“In the polar regions, climate change is depressing,” says Laura Jourdan

It was already seven years ago. In 2017, aged just 27, Laura Jourdan, a young SVT teacher in a high school in the north of France, is bored. In search of wide open spaces, nature and adventure, the Dunkirk woman then decides, on a whim, to apply for a job offer completely off her path: that of a producer looking for journalists motivated to embark with him towards the Far North, and document the effects of climate change on these great icy plains. “I immediately thought of myself there,” she remembers.

But the opportunity was too good. After a few days, Laura and three other “collaborators” who, like her, wanted to taste the fresh snow of the North Pole, realized that the said producer was in fact a scammer. “He asked us to invest a little money in the production of his documentary,” she says, disillusioned. A few bills whose color she will obviously never see again.

On the roads of Svalbard

“I was frankly traumatized by this experience. I really wasn’t feeling well at the time. But I didn’t want to return to France,” she explains. Too many Epinal images had found their way into his imagination. “The glaciers, the orcas, the polar bears… I absolutely wanted to see what this fake producer had promised us! “.
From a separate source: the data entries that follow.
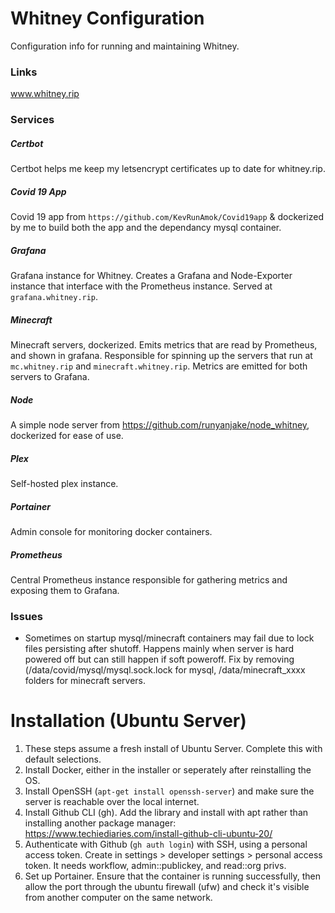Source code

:# Whitney Configuration

Configuration info for running and maintaining Whitney.

### Links

www.whitney.rip

### Services

##### Certbot

Certbot helps me keep my letsencrypt certificates up to date for whitney.rip.

##### Covid 19 App

Covid 19 app from `https://github.com/KevRunAmok/Covid19app` & dockerized by me to build both the app and the dependancy mysql container.

##### Grafana

Grafana instance for Whitney. Creates a Grafana and Node-Exporter instance that interface with the Prometheus instance. 
Served at `grafana.whitney.rip`.

##### Minecraft

Minecraft servers, dockerized. Emits metrics that are read by Prometheus, and shown in grafana. Responsible for spinning up the servers that run at `mc.whitney.rip` and `minecraft.whitney.rip`. Metrics are emitted for both servers to Grafana.

##### Node

A simple node server from https://github.com/runyanjake/node_whitney, dockerized for ease of use.

##### Plex

Self-hosted plex instance.

##### Portainer

Admin console for monitoring docker containers.

##### Prometheus

Central Prometheus instance responsible for gathering metrics and exposing them to Grafana.


### Issues

- Sometimes on startup mysql/minecraft containers may fail due to lock files persisting after shutoff. Happens mainly when server is hard powered off but can still happen if soft poweroff. Fix by removing (/data/covid/mysql/mysql.sock.lock for mysql, /data/minecraft_xxxx folders for minecraft servers.


# Installation (Ubuntu Server)

1. These steps assume a fresh install of Ubuntu Server. Complete this with default selections.
2. Install Docker, either in the installer or seperately after reinstalling the OS.
3. Install OpenSSH (`apt-get install openssh-server`) and make sure the server is reachable over the local internet. 
4. Install Github CLI (gh). Add the library and install with apt rather than installing another package manager: https://www.techiediaries.com/install-github-cli-ubuntu-20/
5. Authenticate with Github (`gh auth login`) with SSH, using a personal access token. Create in settings > developer settings > personal access token. It needs workflow, admin::publickey, and read::org privs.
6. Set up Portainer. Ensure that the container is running successfully, then allow the port through the ubuntu firewall (ufw) and check it's visible from another computer on the same network.
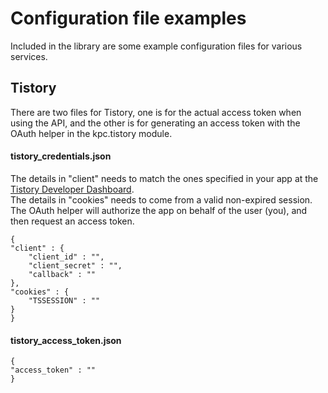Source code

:# Configuration file examples  

Included in the library are some example configuration files for various services.

## Tistory

There are two files for Tistory, one is for the actual access token when using the API, and the other is for generating an access token with the OAuth helper in the kpc.tistory module.

#### tistory_credentials.json
The details in "client" needs to match the ones specified in your app at the [Tistory Developer Dashboard](http://www.tistory.com/guide/api/manage/register).  
The details in "cookies" needs to come from a valid non-expired session.  
The OAuth helper will authorize the app on behalf of the user (you), and then request an access token.

	{
	"client" : {
		"client_id" : "",
		"client_secret" : "",
		"callback" : ""
	},
	"cookies" : {
		"TSSESSION" : ""
	}
	}

#### tistory_access_token.json
	{
	"access_token" : ""
	}
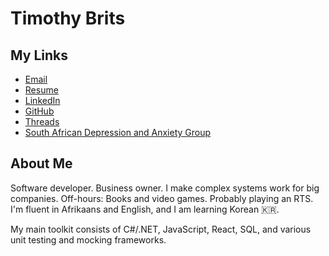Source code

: # Timothy Brits

## My Links

- [<i class="fas fa-envelope"></i><span>Email</span>](mailto:contact@timothybrits.com)
- [<i class="fas fa-file fa-beat"></i><span>Resume</span>](/assets/resume.pdf)
- [<i class="fab fa-linkedin"></i><span>LinkedIn</span>](https://www.linkedin.com/in/timothybrits/)
- [<i class="fab fa-github"></i><span>GitHub</span>](https://github.com/mooship)
- [<i class="fab fa-threads"></i><span>Threads</span>](https://www.threads.net/@lightly_salted_crisp?hl=en)
- [<i class="fas fa-star-of-life"></i><span>South African Depression and Anxiety Group</span>](https://www.sadag.org/)

## About Me

Software developer. Business owner. I make complex systems work for big companies. Off-hours: Books and video games. Probably playing an RTS. I'm fluent in Afrikaans and English, and I am learning Korean 🇰🇷.

My main toolkit consists of C#/.NET, JavaScript, React, SQL, and various unit testing and mocking frameworks.
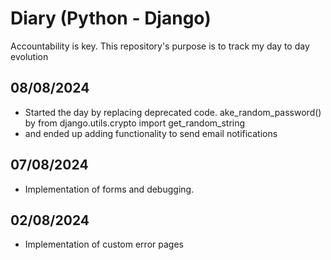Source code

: # Diary (Python - Django)
Accountability is key. This repository's purpose is to track my day to day evolution

## 08/08/2024   

- Started the day by replacing deprecated code. ake_random_password() by from django.utils.crypto import get_random_string
- and ended up adding functionality to send email notifications 

## 07/08/2024   

- Implementation of forms and debugging.

## 02/08/2024  

- Implementation of custom error pages
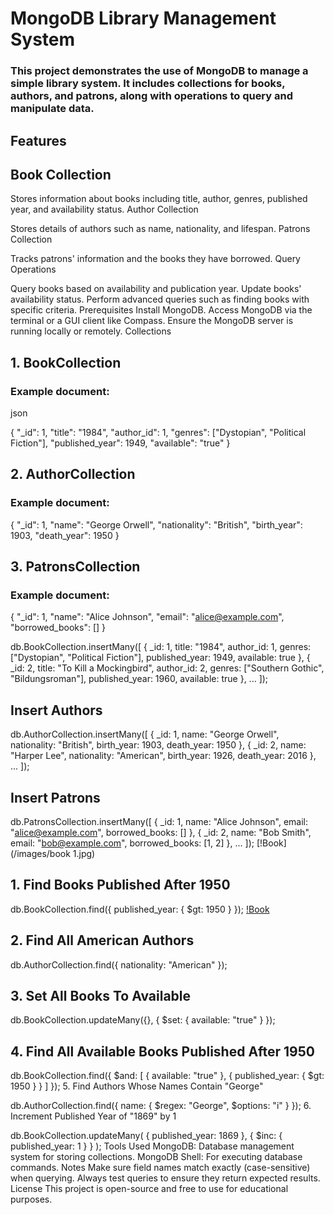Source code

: # MongoDB Library Management System
### This project demonstrates the use of MongoDB to manage a simple library system. It includes collections for books, authors, and patrons, along with operations to query and manipulate data.

## Features
## Book Collection

Stores information about books including title, author, genres, published year, and availability status.
Author Collection

Stores details of authors such as name, nationality, and lifespan.
Patrons Collection

Tracks patrons' information and the books they have borrowed.
Query Operations

Query books based on availability and publication year.
Update books' availability status.
Perform advanced queries such as finding books with specific criteria.
Prerequisites
Install MongoDB.
Access MongoDB via the terminal or a GUI client like Compass.
Ensure the MongoDB server is running locally or remotely.
Collections
## 1. BookCollection
### Example document:

json

{
  "_id": 1,
  "title": "1984",
  "author_id": 1,
  "genres": ["Dystopian", "Political Fiction"],
  "published_year": 1949,
  "available": "true"
}


## 2. AuthorCollection
### Example document:


{
  "_id": 1,
  "name": "George Orwell",
  "nationality": "British",
  "birth_year": 1903,
  "death_year": 1950
}
## 3. PatronsCollection
### Example document:


{
  "_id": 1,
  "name": "Alice Johnson",
  "email": "alice@example.com",
  "borrowed_books": []
}

db.BookCollection.insertMany([
  { _id: 1, title: "1984", author_id: 1, genres: ["Dystopian", "Political Fiction"], published_year: 1949, available: true },
  { _id: 2, title: "To Kill a Mockingbird", author_id: 2, genres: ["Southern Gothic", "Bildungsroman"], published_year: 1960, available: true },
  ...
]);
## Insert Authors

db.AuthorCollection.insertMany([
  { _id: 1, name: "George Orwell", nationality: "British", birth_year: 1903, death_year: 1950 },
  { _id: 2, name: "Harper Lee", nationality: "American", birth_year: 1926, death_year: 2016 },
  ...
]);
## Insert Patrons

db.PatronsCollection.insertMany([
  { _id: 1, name: "Alice Johnson", email: "alice@example.com", borrowed_books: [] },
  { _id: 2, name: "Bob Smith", email: "bob@example.com", borrowed_books: [1, 2] },
  ...
]);
[!Book](/images/book 1.jpg)

## 1. Find Books Published After 1950

db.BookCollection.find({ published_year: { $gt: 1950 } });
[!Book](/images/book%202.jpg)

## 2. Find All American Authors

db.AuthorCollection.find({ nationality: "American" });
## 3. Set All Books To Available

db.BookCollection.updateMany({}, { $set: { available: "true" } });
## 4. Find All Available Books Published After 1950

db.BookCollection.find({
  $and: [
    { available: "true" },
    { published_year: { $gt: 1950 } }
  ]
});
5. Find Authors Whose Names Contain "George"

db.AuthorCollection.find({ name: { $regex: "George", $options: "i" } });
6. Increment Published Year of "1869" by 1

db.BookCollection.updateMany(
  { published_year: 1869 },
  { $inc: { published_year: 1 } }
);
Tools Used
MongoDB: Database management system for storing collections.
MongoDB Shell: For executing database commands.
Notes
Make sure field names match exactly (case-sensitive) when querying.
Always test queries to ensure they return expected results.
License
This project is open-source and free to use for educational purposes.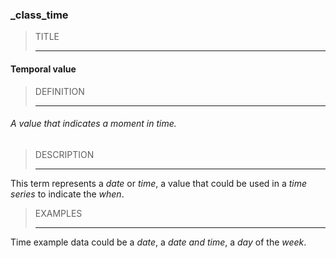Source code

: ### _class_time



> TITLE
> 
> ------

#### Temporal value



> DEFINITION
> 
> ------

###### A value that indicates a moment in time.



> DESCRIPTION
> 
> ------

This term represents a *date* or *time*, a value that could be used in a *time series* to indicate the *when*.



> EXAMPLES
> 
> ------

Time example data could be a *date*, a *date and time*, a *day* of the *week*.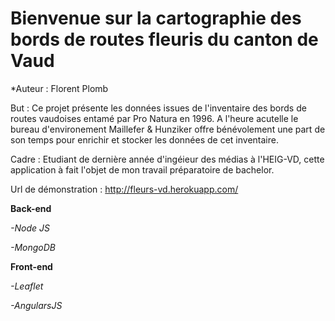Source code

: # Bienvenue sur la cartographie des bords de routes fleuris du canton de Vaud

*Auteur : Florent Plomb

But : Ce projet présente les données issues de l'inventaire des bords de routes vaudoises entamé par Pro Natura en 1996.
A l'heure acutelle le bureau d'environement Maillefer & Hunziker offre bénévolement une part de son temps pour enrichir et stocker les données
de cet inventaire. 

Cadre : Etudiant de dernière année d'ingéieur des médias à l'HEIG-VD, cette application à fait l'objet de mon travail préparatoire de bachelor.

Url de démonstration : http://fleurs-vd.herokuapp.com/

**Back-end**

*-Node JS* 

*-MongoDB*

**Front-end**

*-Leaflet* 

*-AngularsJS*



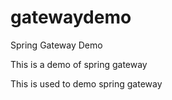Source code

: # gatewaydemo
Spring Gateway Demo

This is a demo of spring gateway

This is used to demo spring gateway
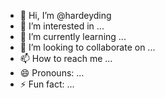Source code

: - 👋 Hi, I’m @hardeyding
- 👀 I’m interested in ...
- 🌱 I’m currently learning ...
- 💞️ I’m looking to collaborate on ...
- 📫 How to reach me ...
- 😄 Pronouns: ...
- ⚡ Fun fact: ...

<!---
hardeyding/hardeyding is a ✨ special ✨ repository because its `README.md` (this file) appears on your GitHub profile.
You can click the Preview link to take a look at your changes.
--->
Today a polar guide in the Far North, she has since traveled the Arctic, the great glaciers of the North Pole, and knows Svalbard like the back of her hand, a Norwegian archipelago of 2,000 inhabitants plunged into darkness for half the year. .

In the video at the top of this article, Laura Jourdan tells the story, in front of the camera 20 minutes, His experience. And tells us about the reality of climate change: “when you live in the polar regions, it’s depressing”.